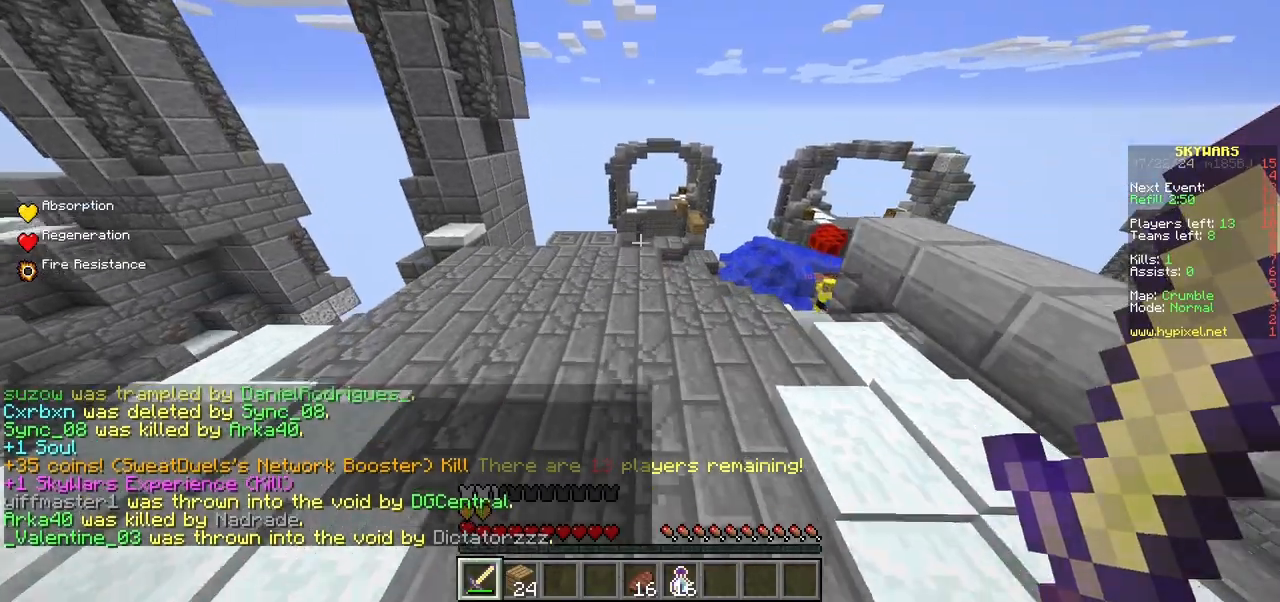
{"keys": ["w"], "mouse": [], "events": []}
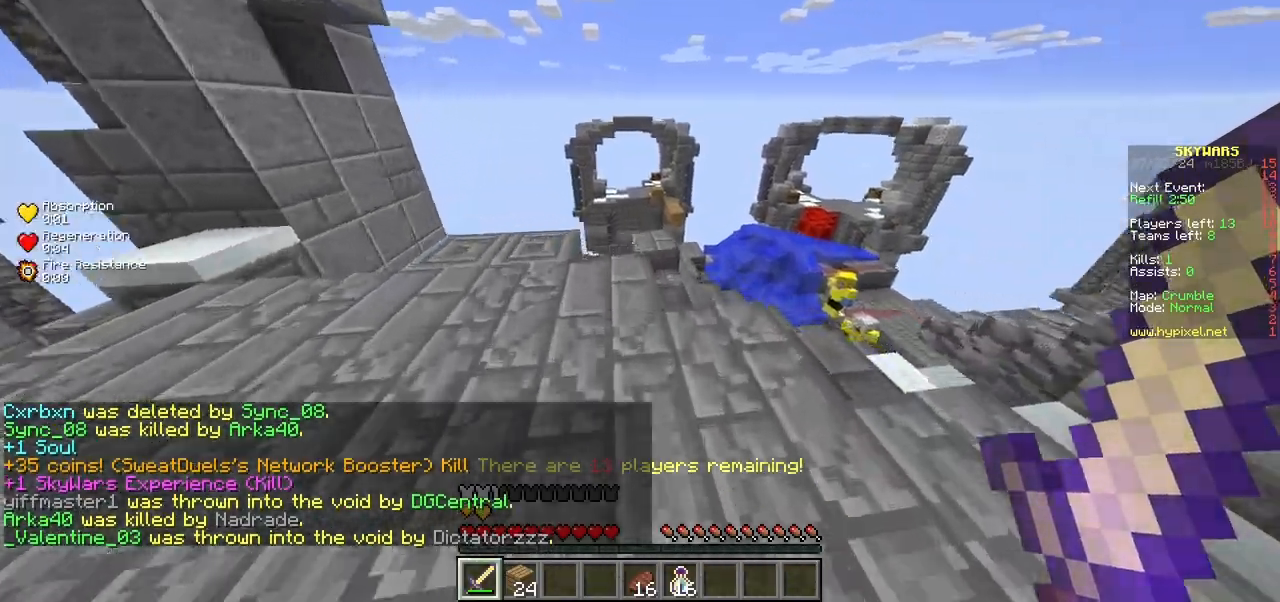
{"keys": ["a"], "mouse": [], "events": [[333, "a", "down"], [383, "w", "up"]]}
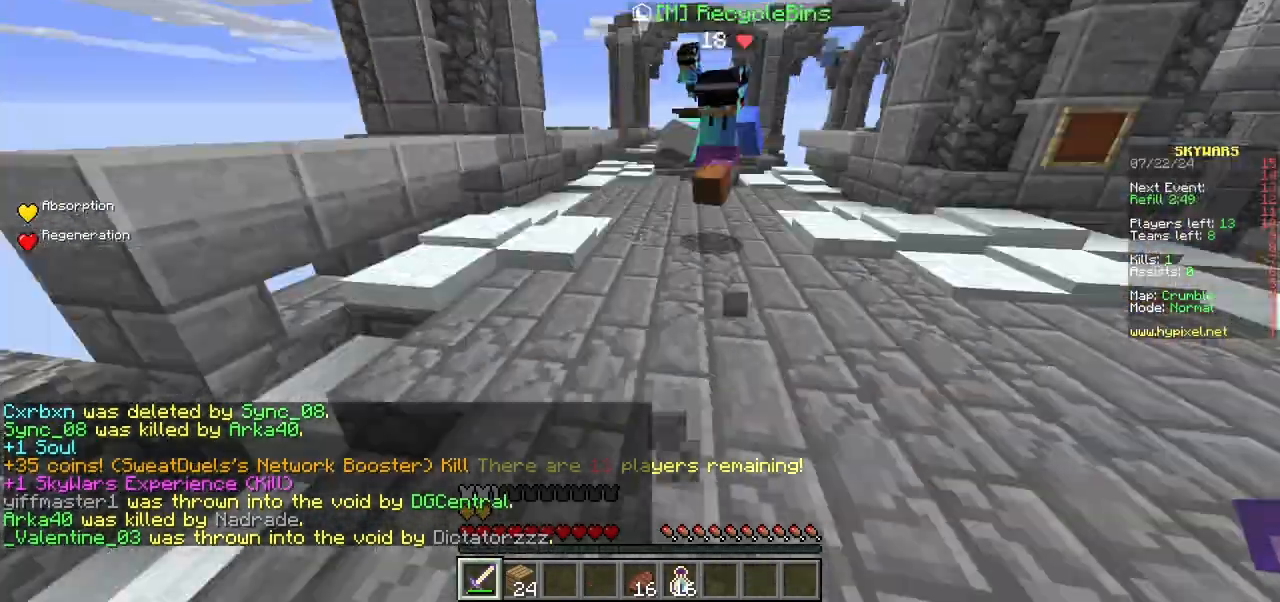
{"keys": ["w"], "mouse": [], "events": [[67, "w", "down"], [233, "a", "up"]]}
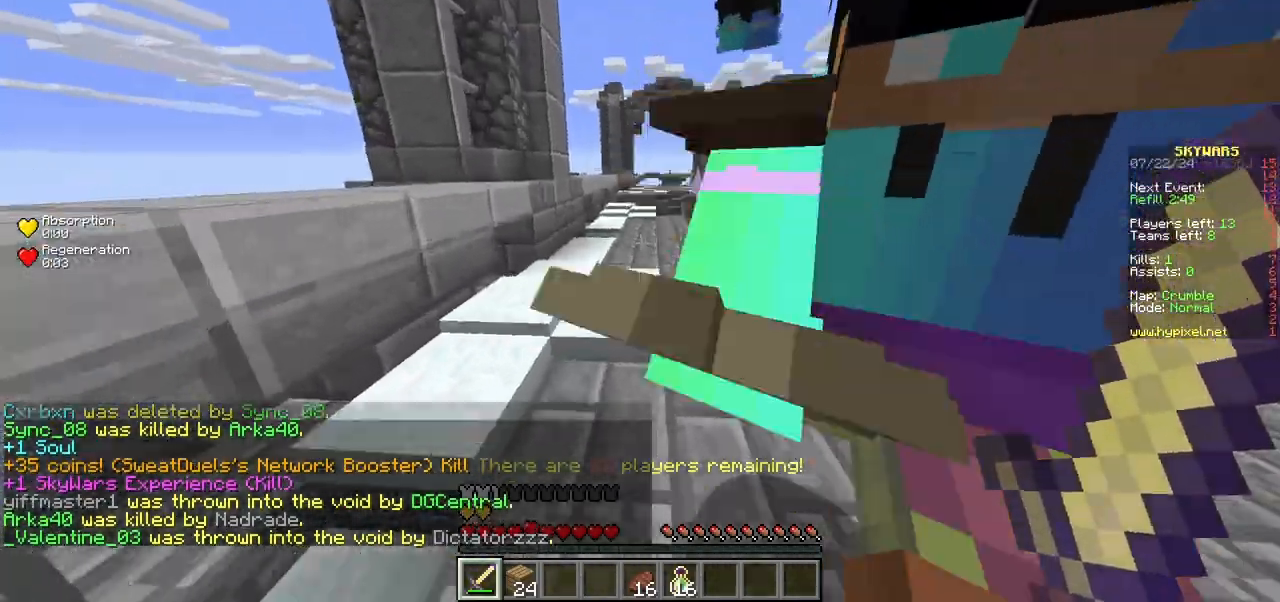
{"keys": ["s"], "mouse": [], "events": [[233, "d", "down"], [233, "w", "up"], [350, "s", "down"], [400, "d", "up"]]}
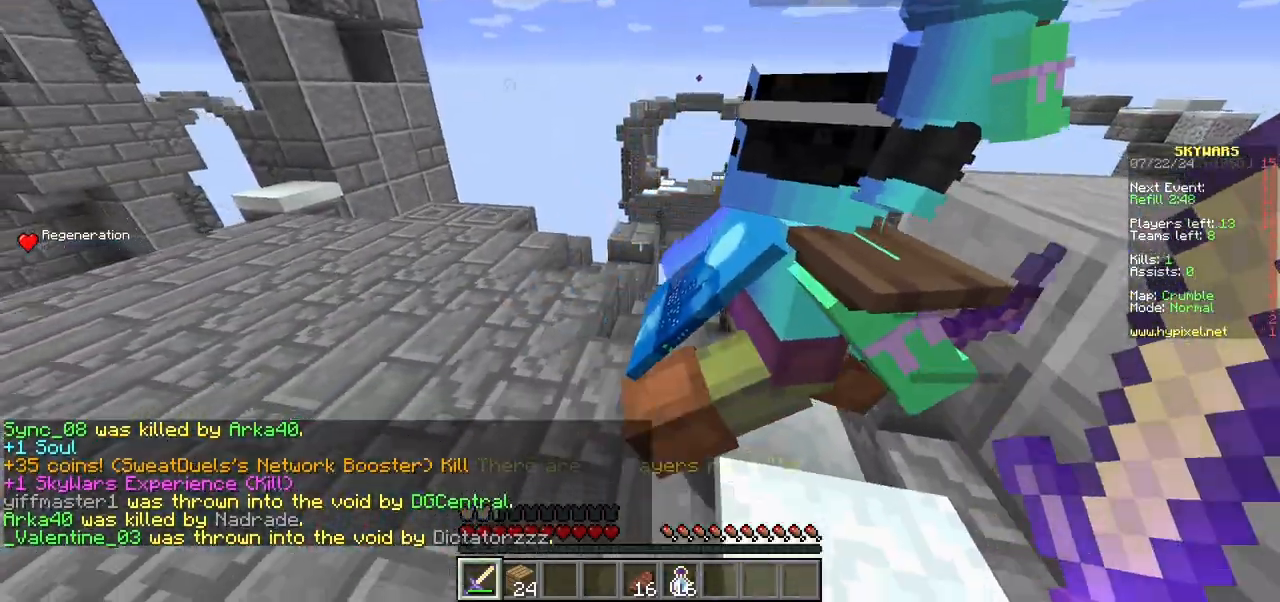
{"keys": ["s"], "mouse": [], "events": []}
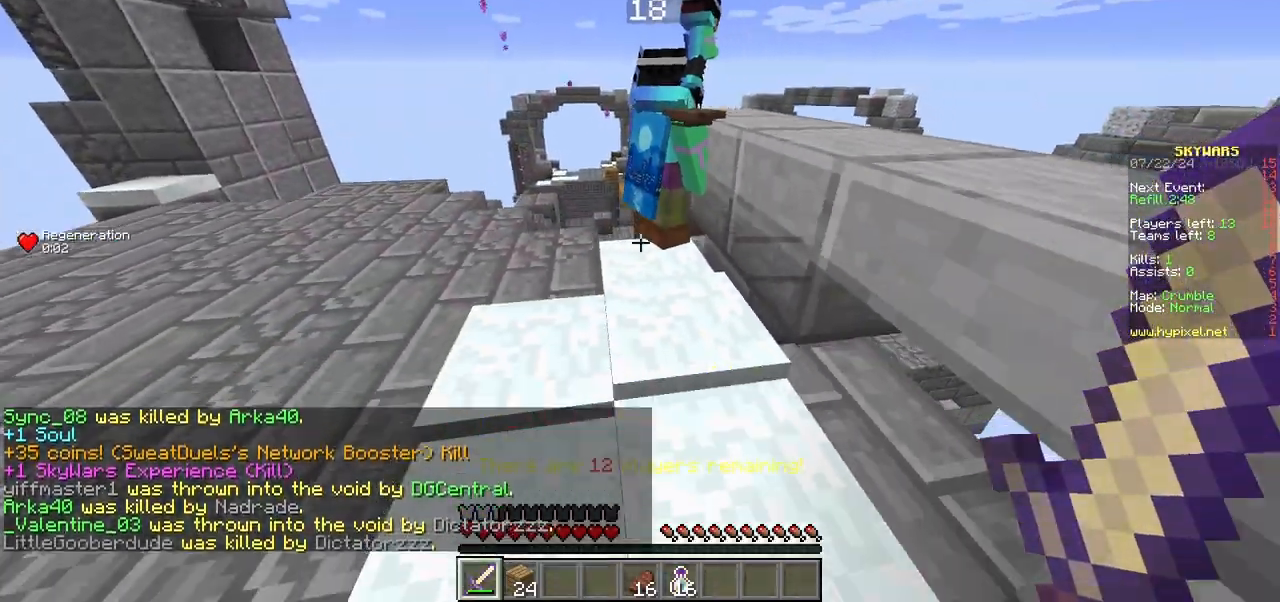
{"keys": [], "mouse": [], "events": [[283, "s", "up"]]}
┄┄┄┄┄┄┄┄┄┄
» **YOUR TASK**: Set every entry down again word for word, but not the pictures.

» **OUTPUT OF THE TASK**:
{"keys": ["w"], "mouse": [], "events": []}
{"keys": ["a"], "mouse": [], "events": [[333, "a", "down"], [383, "w", "up"]]}
{"keys": ["w"], "mouse": [], "events": [[67, "w", "down"], [233, "a", "up"]]}
{"keys": ["s"], "mouse": [], "events": [[233, "d", "down"], [233, "w", "up"], [350, "s", "down"], [400, "d", "up"]]}
{"keys": ["s"], "mouse": [], "events": []}
{"keys": [], "mouse": [], "events": [[283, "s", "up"]]}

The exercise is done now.